## Work to be completed
Resume the essay below on how Stalin won the struggle for power, picking up right after its final sentence.

--- Text section ---

Why Was Stalin, and Not One of his Rivals, Successful in the Struggle for Power 1924-9?
When Lenin died in 1924, the position was opened up for the head of the Communist Party to five candidates; Bukharin, Trotsky, Kamanev, Minoviev and Stalin. Before his death, Lenin's Testament criticised each of these and there was no clear favour for who he wished to succeed him. Stalin, arguably the least favourable candidate in 1924 after he had insulted Lenin's wife, was able to outmanoeuvre his opponents by strengthening his ideological prestige whilst using his role as General Secretary to gain support. The ban on factions allowed him to expel his opponents in turn. It was Stalin's switch on his stance on the NEP which disgraced Bukharin (then his last opponent) and succeed Lenin against all odds.

--- Information given ---

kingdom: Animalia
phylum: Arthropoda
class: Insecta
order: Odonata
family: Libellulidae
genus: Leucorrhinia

---
--- Information given ---

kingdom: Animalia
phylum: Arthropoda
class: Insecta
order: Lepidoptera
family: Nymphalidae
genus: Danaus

---
--- Information given ---

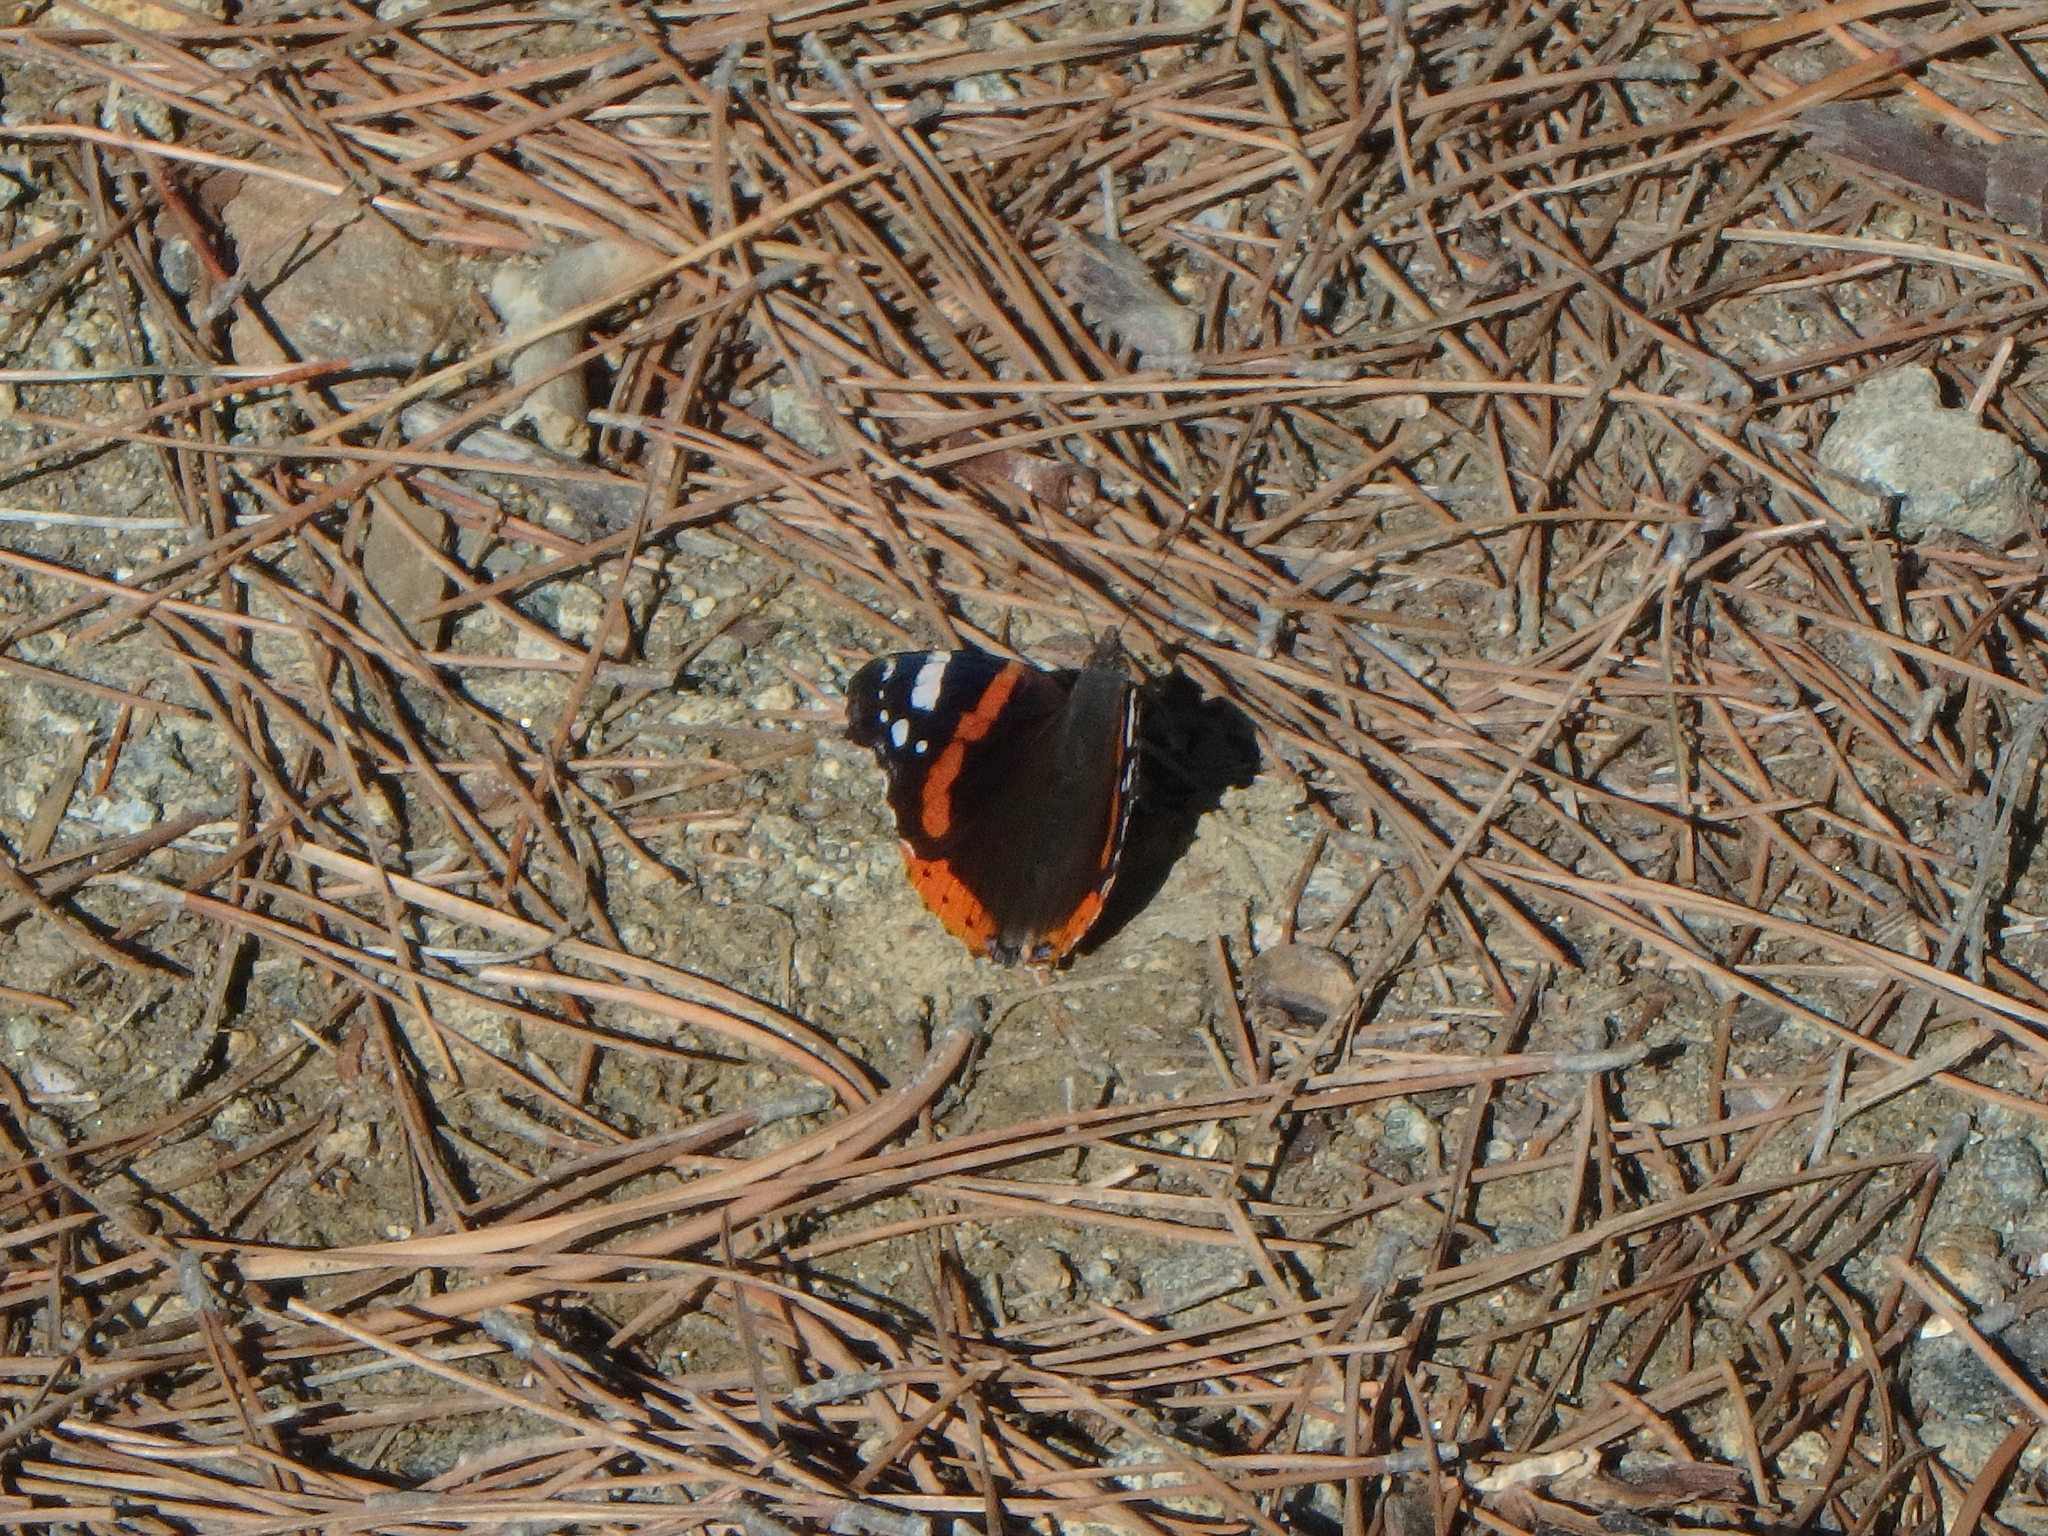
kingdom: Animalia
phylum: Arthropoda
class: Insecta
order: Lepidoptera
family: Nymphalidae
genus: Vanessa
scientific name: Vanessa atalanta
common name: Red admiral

---

## Response to this task
Arguably the main reason for Stalin's succession to Lenin was due to his role as General Secretary and the advantages it brought with it. Stalin was responsible for deciding candidates for promotions and so was able to develop a large support base. This was illustrated at the 14th Party Congress when the Duumvirate won against the New Opposition by 559-65 votes, despite their theory of 'Socialism in One Country', which strayed from true Leninism. Stalin was also able to avoid disgrace by using his role to postpone the 12th Party Congress where Lenin's Testament was deemed to be read. The testament criticised most senior Communists and damned Stalin as 'too rude' and 'intolerable... [as] secretary-general'. By postponing the Testament, this allowed time for his associates, Zinoviev and Kamanev (Triumvirate) to have the testament severely censored. Stalin's popularity and control which eventually lead to his Succession was primarily down to his support base which he developed during his time as General Secretary.
Lenin's 1921 ban on factions put Stalin's rivals at a disadvantage for gaining support in the power struggle. The ban on factions stopped debate and open...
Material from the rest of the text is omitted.